Dust ist eine KI-Agenten-Plattform für interne Unternehmens-Workflows, mit der Teams Agenten bauen können, die auf internes Wissen und Werkzeuge zugreifen, um Fragen zu beantworten, Aufgaben zu automatisieren und miteinander zu koordinieren – gedacht für Organisationen, die eine unternehmensweite KI-Ebene wollen statt eines einzelnen Spezial-Chatbots.
Für wen es gedacht ist
Dust ist für Operations-, Engineering-, Support- und Wissensteams in Unternehmen gebaut, die bereits viel interne Dokumentation, Tools und Prozesse haben und KI-Agenten wollen, die darüber suchen und handeln können, statt für Entwickler, die ein eigenständiges Konsumentenprodukt bauen. Die Plattform wird üblicherweise unternehmensweit statt nur von einer einzelnen Abteilung eingeführt, da das Preismodell pro Sitzplatz einen breiten internen Rollout voraussetzt.
So funktioniert es
Teams bauen Agenten in Dust, indem sie sie mit internen Datenquellen und Tools verbinden und ihnen konkrete Anweisungen und Berechtigungen geben, was sie tun dürfen. Multi-Agent-Orchestrierung erlaubt es, komplexere Anfragen aufzuteilen und zwischen mehreren spezialisierten Agenten zu verteilen, statt sich auf einen einzelnen Allzweck-Assistenten zu verlassen; da Dust mehrere zugrundeliegende KI-Modelle unterstützt, können Teams für die jeweilige Agenten-Aufgabe das passende Modell wählen.

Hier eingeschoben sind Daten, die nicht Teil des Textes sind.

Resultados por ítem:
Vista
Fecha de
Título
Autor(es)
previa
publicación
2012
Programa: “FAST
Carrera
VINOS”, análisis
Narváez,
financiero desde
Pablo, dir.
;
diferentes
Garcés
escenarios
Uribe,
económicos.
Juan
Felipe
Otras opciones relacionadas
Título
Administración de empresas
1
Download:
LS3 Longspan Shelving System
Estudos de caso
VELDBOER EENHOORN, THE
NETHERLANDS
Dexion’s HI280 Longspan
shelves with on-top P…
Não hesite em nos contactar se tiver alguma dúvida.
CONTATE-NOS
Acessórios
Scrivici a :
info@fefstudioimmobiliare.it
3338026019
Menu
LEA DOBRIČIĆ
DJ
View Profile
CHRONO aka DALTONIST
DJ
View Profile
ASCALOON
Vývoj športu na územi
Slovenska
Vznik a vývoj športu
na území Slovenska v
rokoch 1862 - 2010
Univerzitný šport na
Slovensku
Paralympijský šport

Eine API steht bereit, um Dust-Agenten in andere interne Tools einzubetten, und Audit-Logs protokollieren Agenten-Aktivität für interne Governance und Überprüfung.
Preise
Dust bietet einen kostenlosen Tarif zum Ausprobieren der Plattform, kostenpflichtige Pläne werden pro Sitzplatz statt über Nutzungs-Credits abgerechnet – unsere Daten enthalten jedoch keinen konkreten Einstiegspreis, daher lohnt sich ein Blick auf die aktuelle Dust-Preisseite für genaue Sitzplatz-Tarife. Da pro Sitzplatz abgerechnet wird, skalieren die Kosten planbar mit der Anzahl der Nutzer statt mit der Nutzungsintensität der Agenten, was bei größeren Rollouts eine Rolle spielt.
Stärken und Kompromisse
Die Stärke von Dust liegt darin, gezielt für unternehmensweite interne KI-Nutzung gebaut zu sein: Multi-Agent-Orchestrierung, Multi-Model-Unterstützung, API-Zugriff und Audit-Logs unterstützen gemeinsam Flexibilität und Governance, während die Nutzung im Unternehmen wächst. Der Kompromiss: Als Pro-Sitzplatz-Produkt wachsen die Kosten direkt mit der Anzahl zugriffsberechtigter Mitarbeitender, unabhängig von der tatsächlichen Nutzung, und es ist eine reine Cloud-Plattform ohne in unseren Daten dokumentierte Self-Hosting-Option. Für Unternehmen, die vielen Mitarbeitenden Zugang zu internen KI-Agenten geben wollen statt nur einen einzelnen Spezial-Bot einzuführen, ist Dust neben ähnlichen internen Agenten-Plattformen wie Glean und Cassidy eine starke Option. Teams sollten zudem bedenken, dass sich die Pro-Sitzplatz-Preisgestaltung erst bei breiter Nutzung wirklich lohnt, ein Pilotprojekt mit einer kleinen Gruppe also nicht unbedingt die spätere Kostenrechnung eines unternehmensweiten Rollouts widerspiegelt.